If we want to talk about “attending” worship, then we mean it like attending the emergency room or attending your own wedding. These are not experiences; they are life-jackings. The worship service of the Lord Jesus is even more so. It is profound experience that truly nourishes and shapes us.
What’s at stake here is raising the bar for what Jesus is doing through His local church:
Ephesians 2:19–22 (ESV): So then you are no longer strangers and aliens, but you are fellow citizens with the saints and members of the household of God, 20 built on the foundation of the apostles and prophets, Christ Jesus himself being the cornerstone, 21 in whom the whole structure, being joined together, grows into a holy temple in the Lord. 22 In him you also are being built together into a dwelling place for God by the Spirit.
The really spiritual way to live is to worship the Lord in His church with every expectation that you will partake in the very real presence of the Lord to nourish you, equip you, heal you, and make you whole.
One of our congregants texted a question about the sermon:
“Was just thinking about your sermon today and the example you gave of the 3 women in the bar. Is person number 1 or 2 the fault of the individuals attitude or is it something inherently wrong with how the church congregation partakes in worship as a whole? Is it both? In other words how do you make sure you’re person # 3? Brian thinks we are all persons # 1,2, and 3 at different times depending on the attitude we bring to worship. Thoughts?”
The answer is both, really. It’s possible to be drinker 1 or 2 no matter how well your church teaches the Bible and structures the liturgy, because we naturally want to keep God at arm’s length. But the way a church worships makes a big difference. The church that speaks only in terms of personal experience, and focuses on the individual should not be surprised when their people are pursuing worship as duty or as an immersive event. The church that is preoccupied with “preparing your heart for worship” often loses the point in pious spiritualism. After wringing every bit of experience and emotion and “worshipfulness” out of attending church, what’s left? Do your duty, and hope something happens.

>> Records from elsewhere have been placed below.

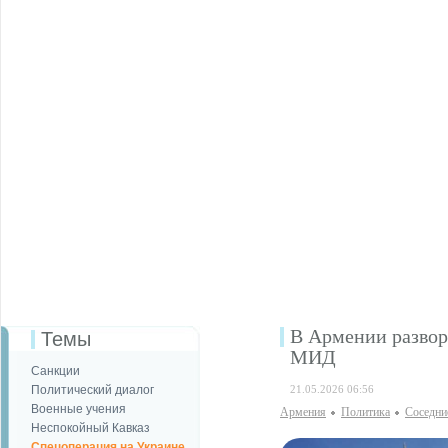
В Армении развор
Темы
МИД
Санкции
Политический диалог
21.05.2026 06:56
Военные учения
Армения
Политика
Соседни
Неспокойный Кавказ
Спецоперация на Украине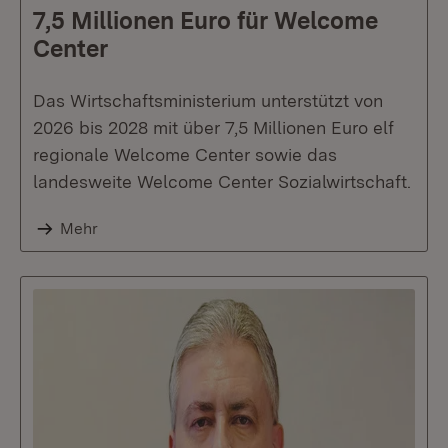
7,5 Millionen Euro für Welcome
Center
Das Wirtschaftsministerium unterstützt von
2026 bis 2028 mit über 7,5 Millionen Euro elf
regionale Welcome Center sowie das
landesweite Welcome Center Sozialwirtschaft.
Mehr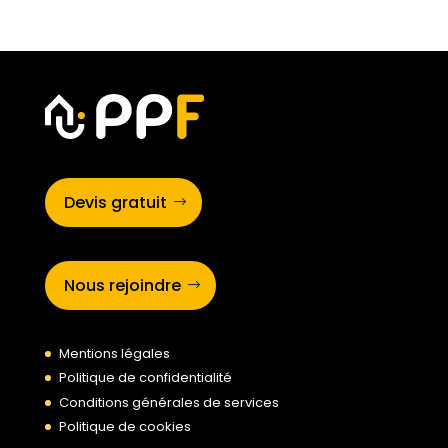
Devis gratuit
Nous rejoindre
Mentions légales
Politique de confidentialité
Conditions générales de services
Politique de cookies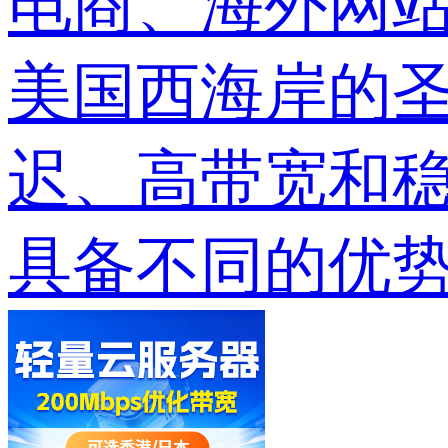
电商、海外网
美国西海岸的圣
迟、高带宽和
具备不同的优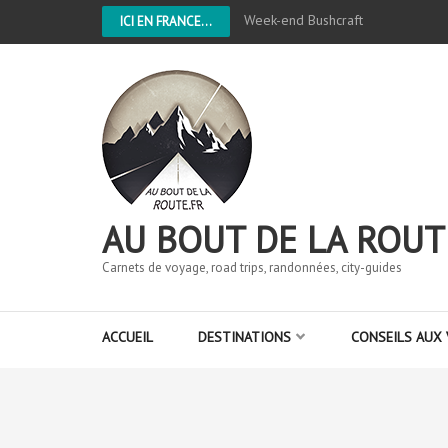
Week-end Bushcraft
ICI EN FRANCE...
AU BOUT DE LA ROUT
Carnets de voyage, road trips, randonnées, city-guides
ACCUEIL
DESTINATIONS
CONSEILS AUX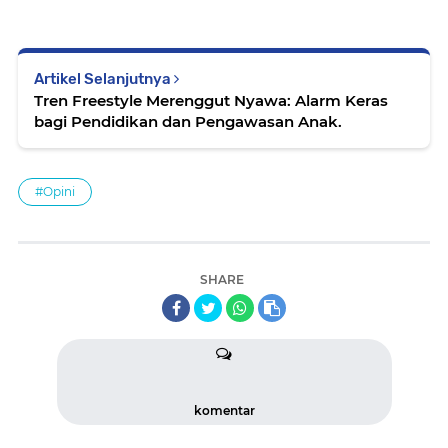
Artikel Selanjutnya
Tren Freestyle Merenggut Nyawa: Alarm Keras
bagi Pendidikan dan Pengawasan Anak.
#Opini
SHARE
komentar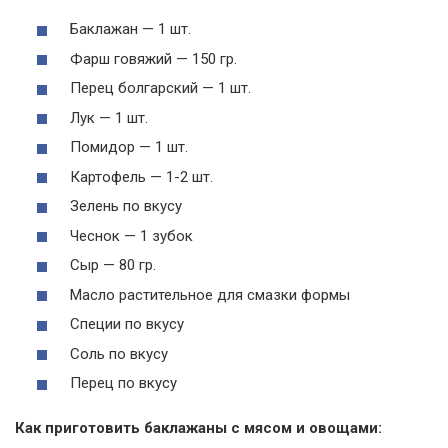
Баклажан — 1 шт.
Фарш говяжий — 150 гр.
Перец болгарский — 1 шт.
Лук — 1 шт.
Помидор — 1 шт.
Картофель — 1-2 шт.
Зелень по вкусу
Чеснок — 1 зубок
Сыр — 80 гр.
Масло растительное для смазки формы
Специи по вкусу
Соль по вкусу
Перец по вкусу
Как приготовить баклажаны с мясом и овощами: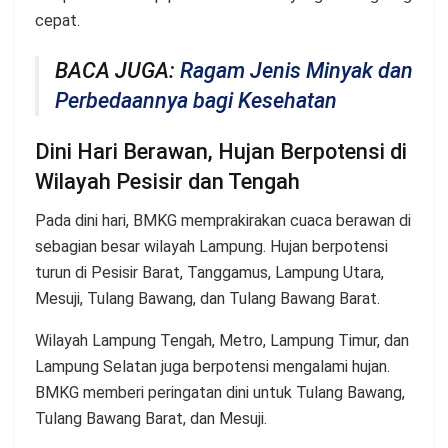
cepat.
BACA JUGA:
Ragam Jenis Minyak dan
Perbedaannya bagi Kesehatan
Dini Hari Berawan, Hujan Berpotensi di
Wilayah Pesisir dan Tengah
Pada dini hari, BMKG memprakirakan cuaca berawan di
sebagian besar wilayah Lampung. Hujan berpotensi
turun di Pesisir Barat, Tanggamus, Lampung Utara,
Mesuji, Tulang Bawang, dan Tulang Bawang Barat.
Wilayah Lampung Tengah, Metro, Lampung Timur, dan
Lampung Selatan juga berpotensi mengalami hujan.
BMKG memberi peringatan dini untuk Tulang Bawang,
Tulang Bawang Barat, dan Mesuji.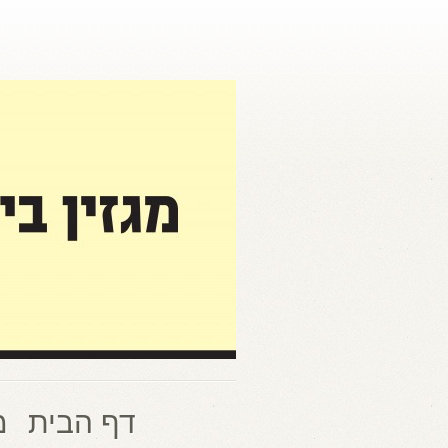
דף הבית
מ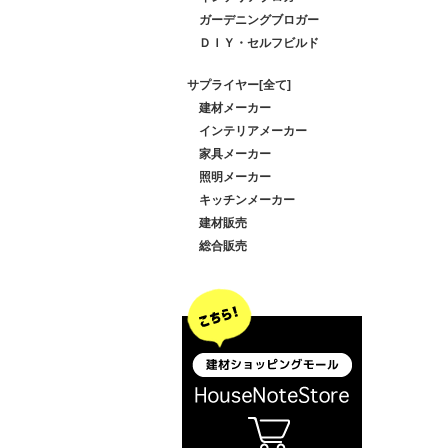
ガーデニングブロガー
ＤＩＹ・セルフビルド
サプライヤー[全て]
建材メーカー
インテリアメーカー
家具メーカー
照明メーカー
キッチンメーカー
建材販売
総合販売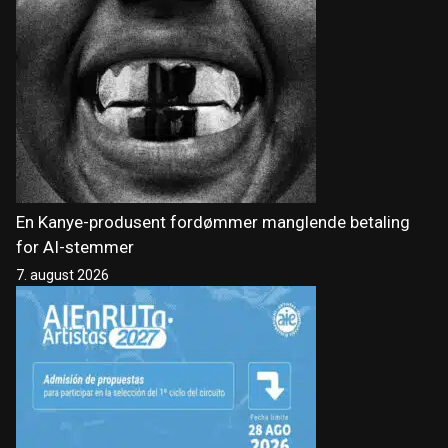
En Kanye-produsent fordømmer manglende betaling
for AI-stemmer
7. august 2026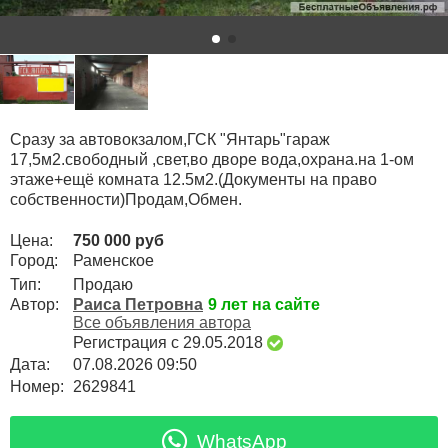
Сразу за автовокзалом,ГСК "Янтарь"гараж
17,5м2.свободный ,свет,во дворе вода,охрана.на 1-ом
этаже+ещё комната 12.5м2.(Документы на право
собственности)Продам,Обмен.
Цена:
750 000 руб
Город:
Раменское
Тип:
Продаю
Автор:
Раиса Петровна
9 лет на сайте
Все объявления автора
Регистрация с 29.05.2018
Дата:
07.08.2026 09:50
Номер:
2629841
WhatsApp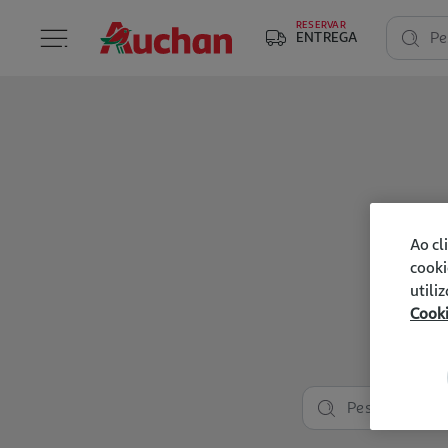
RESERVAR
ENTREGA
Pe
Ao cl
cooki
utili
Cook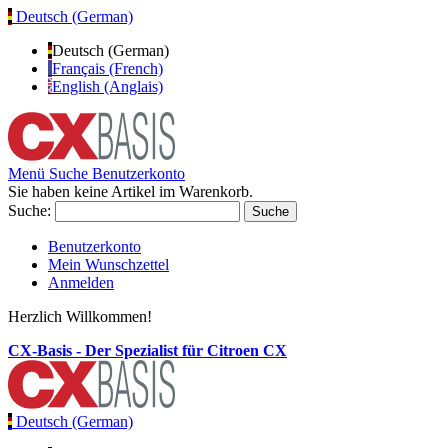
Deutsch (German)
Deutsch (German)
Français (French)
English (Anglais)
Menü
Suche
Benutzerkonto
Sie haben keine Artikel im Warenkorb.
Suche:
Suche
Benutzerkonto
Mein Wunschzettel
Anmelden
Herzlich Willkommen!
CX-Basis - Der Spezialist für Citroen CX
Deutsch (German)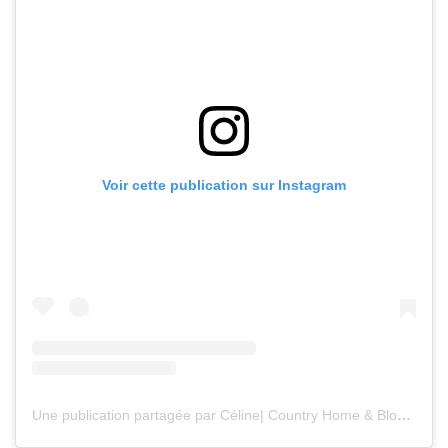
Voir cette publication sur Instagram
Une publication partagée par Céline| Country Home & Blooms (@countryhomeandblooms)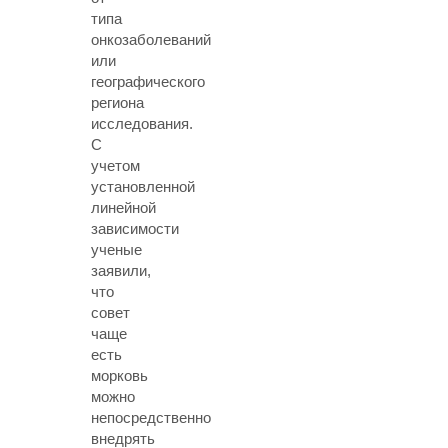
типа
онкозаболеваний
или
географического
региона
исследования.
С
учетом
установленной
линейной
зависимости
ученые
заявили,
что
совет
чаще
есть
морковь
можно
непосредственно
внедрять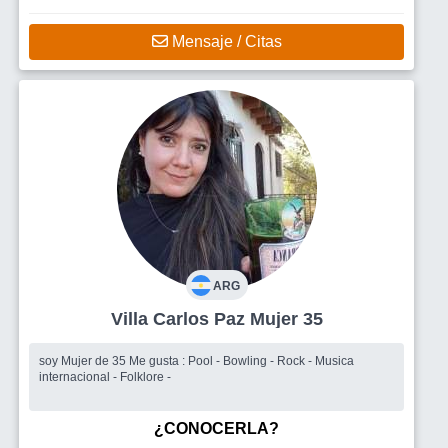
Mensaje / Citas
ARG
Villa Carlos Paz Mujer 35
soy Mujer de 35 Me gusta : Pool - Bowling - Rock - Musica
internacional - Folklore -
¿CONOCERLA?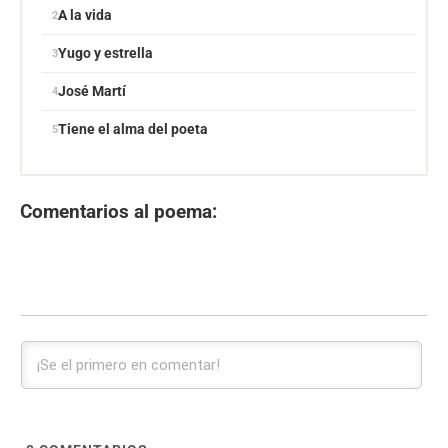
A la vida
Yugo y estrella
José Martí
Tiene el alma del poeta
Comentarios al poema:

These churches should not be surprised when the communion of the saints, the social dimensions of the Gospel, and the Kingdom priority of reconciling man to man is completely lost. Event-driven, sermon-information-driven churches should not be surprised when their people feel excluded from worship by their struggles with sin (because they’re bad at diligence) or when they feel ashamed to be present (because they’re bad at immersing themselves). And when Jesus is really and truly offered to them at His Table, they will either bladly “experience” Christ’s body, or sit back like second-class citizens. These are the first and second drinkers, and though they are dutiful and immersive, even though they are regulars in the bar, they are absolutely dying of thirst.